Ray Meyer made the Final Four in Year 1 of his long reign at DePaul in 1943. It took him until 1979 to get back. With Mark Aguirre and Terry Cummings and other future NBA players flowing through the Chicagoland program, it seemed DePaul would return several more times to the Final Four.
It still hasn’t been back, 40 years later. Upset losses in the 1980 and 1981 NCAA Tournaments robbed the program of its momentum.
That’s one example Virginia will try to take note of once this 2019 Final Four is over.
Another more modest example: Oklahoma, particularly under Billy Tubbs but applicable to the program’s past 35 years.
OU made the national title game as a No. 1 seed in 1988. It produced No. 1 seeds in the 1989 and 1990 NCAA Tournaments but lost before the Elite Eight both times. Tubbs never did return to the Final Four.
Oklahoma has made the Final Four three times in the past 31 years, with each of those Final Fours being 14 years apart: 1988, 2002, 2016. If Virginia makes the 2033 Final Four, great… but if the Hoos don’t make more Final Fours before then, this era will not have realized its potential. That is another example to file away.
Third and closer to home, West Virginia is another distinct example of a Final Four “island” on which a program can be stranded.
West Virginia made its first Final Four in 51 years when it busted through in 2010. Bob Huggins has still done solid work in Morgantown, but the Mountaineers have generally not gained NCAA Tournament seeds higher than 4 or 5. They did get a 3 seed in 2016, but lost in the first round.
West Virginia is instructive in that it shows why seeds matter.
Virginia basketball might not continue to crank out No. 1 or No. 2 seeds over the next 10 years, but the relevant aspect of the West Virginia story — for a program which has not returned to the Final Four in the nine years since that 2010 trip to the Big Show — is that in a program’s better seasons, a high seed needs to exist.
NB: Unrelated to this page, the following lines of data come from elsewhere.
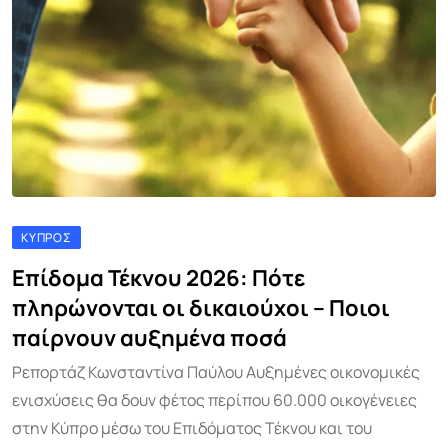
ΚΎΠΡΟΣ
Επίδομα Τέκνου 2026: Πότε
πληρώνονται οι δικαιούχοι – Ποιοι
παίρνουν αυξημένα ποσά
Ρεπορτάζ Κωνσταντίνα Παύλου Αυξημένες οικονομικές
ενισχύσεις θα δουν φέτος περίπου 60.000 οικογένειες
στην Κύπρο μέσω του Επιδόματος Τέκνου και του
One should not be expected to be a No. 1 seed every year or even most years. If Virginia is a 6 seed in 2022 and a 4 seed in 2025, that is not a crisis. What matters — and will matter — is that when the program flourishes in a given season, that act of flourishing needs to be a 2 or 1 seed, not a 4. West Virginia generally hasn’t been able to max out in that fashion, and that’s why the Mountaineers run into the Gonzagas (2017) or Villanovas (2018) of the world in Sweet 16 games.
Virginia’s draw in this tournament was favorable. The seeding mattered. UVA should not be expected to make the Final Four every year, but it is reasonable to expect a Final Four once every five years or so. Doing that means continuing to get high seeds when regular seasons produce teams capable of achieving richly. West Virginia’s better teams haven’t been able to get to the top two seed lines, with the exception of that 2010 group which made its way to the Final Four.
Virginia can’t be left on a Final Four island once 2019 ends: ask the people in Chicago, Oklahoma, and Morgantown.